What the task requires. Return a copy of every line in the data below that contains "with".

Exercise data.
++++++++
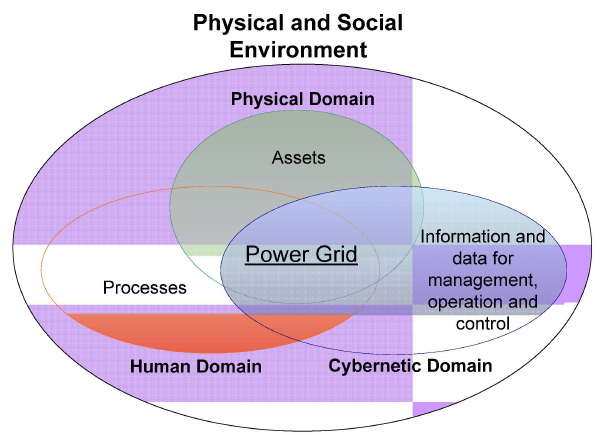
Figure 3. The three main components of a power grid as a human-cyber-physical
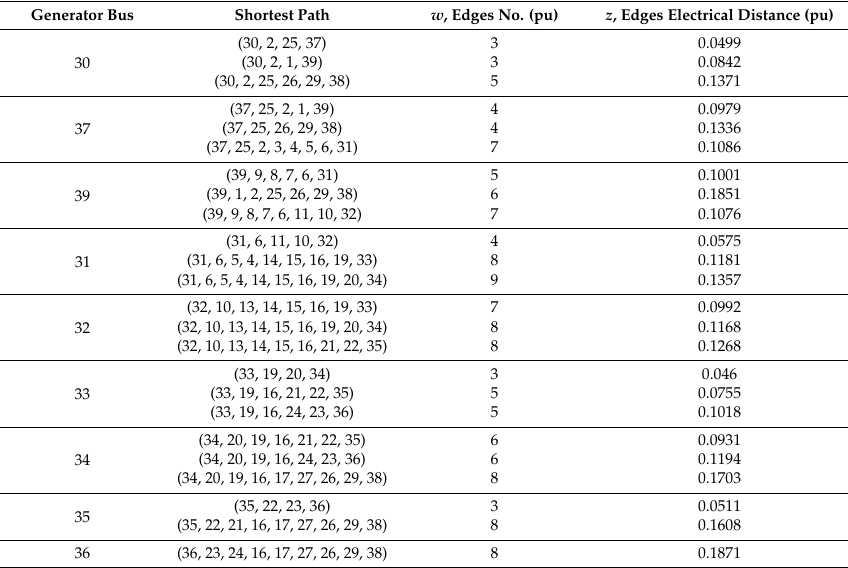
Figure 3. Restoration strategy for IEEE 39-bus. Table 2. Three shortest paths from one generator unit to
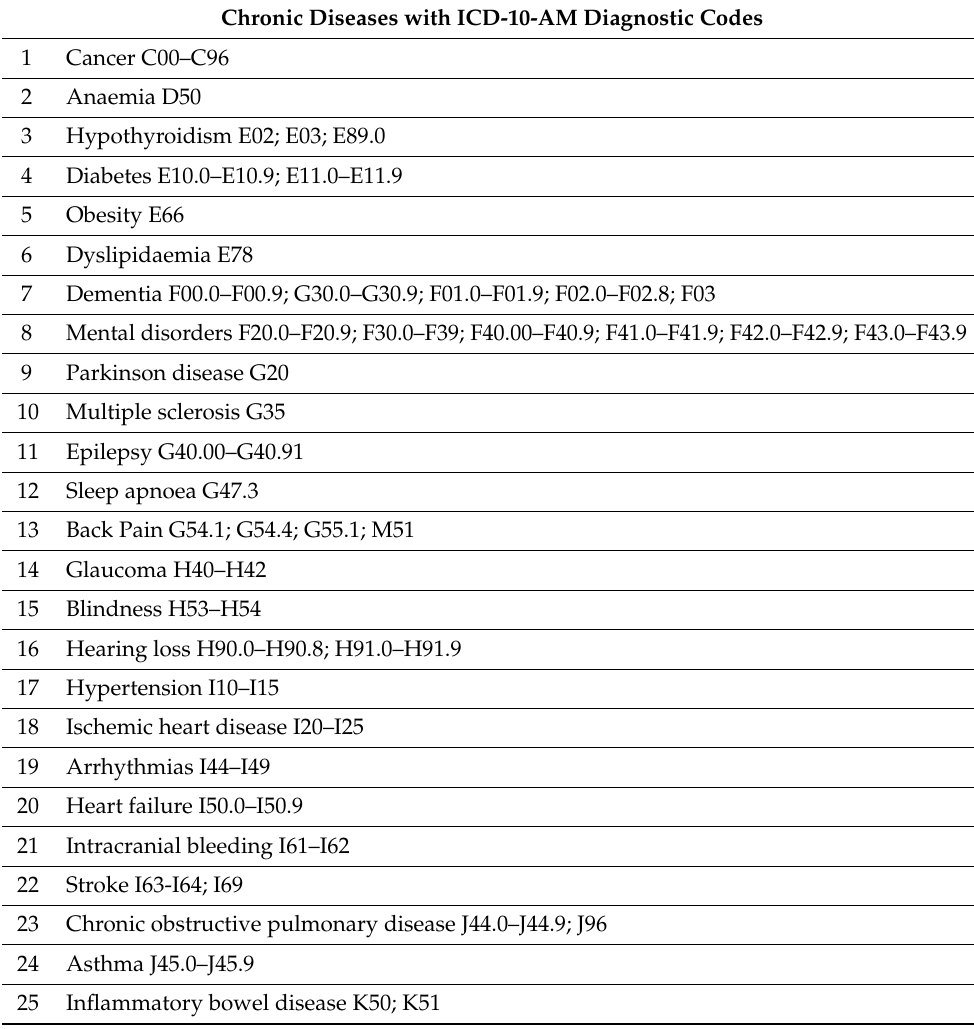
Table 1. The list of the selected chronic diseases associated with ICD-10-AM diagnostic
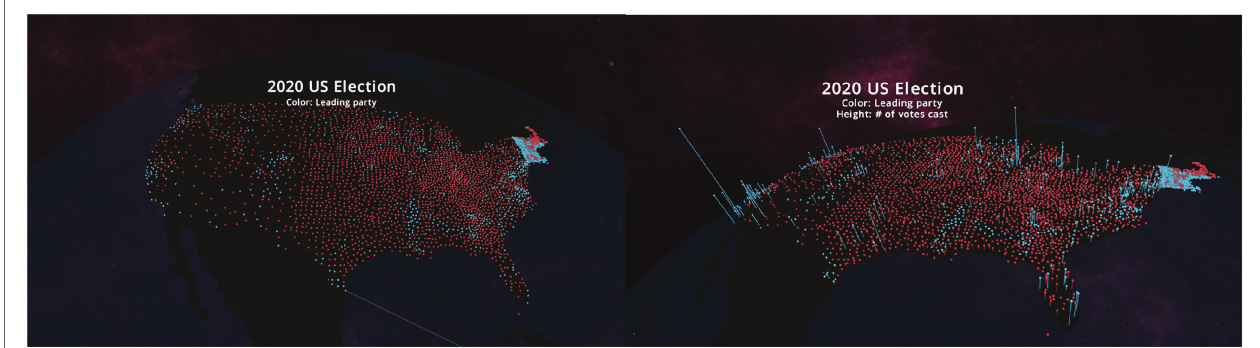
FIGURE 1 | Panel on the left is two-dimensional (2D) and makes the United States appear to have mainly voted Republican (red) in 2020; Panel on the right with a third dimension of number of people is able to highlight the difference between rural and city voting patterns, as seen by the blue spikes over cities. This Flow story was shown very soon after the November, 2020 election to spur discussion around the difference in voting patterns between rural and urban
++++++++
The answer.
Table 1. The list of the selected chronic diseases associated with ICD-10-AM diagnostic
FIGURE 1 | Panel on the left is two-dimensional (2D) and makes the United States appear to have mainly voted Republican (red) in 2020; Panel on the right with a third dimension of number of people is able to highlight the difference between rural and city voting patterns, as seen by the blue spikes over cities. This Flow story was shown very soon after the November, 2020 election to spur discussion around the difference in voting patterns between rural and urban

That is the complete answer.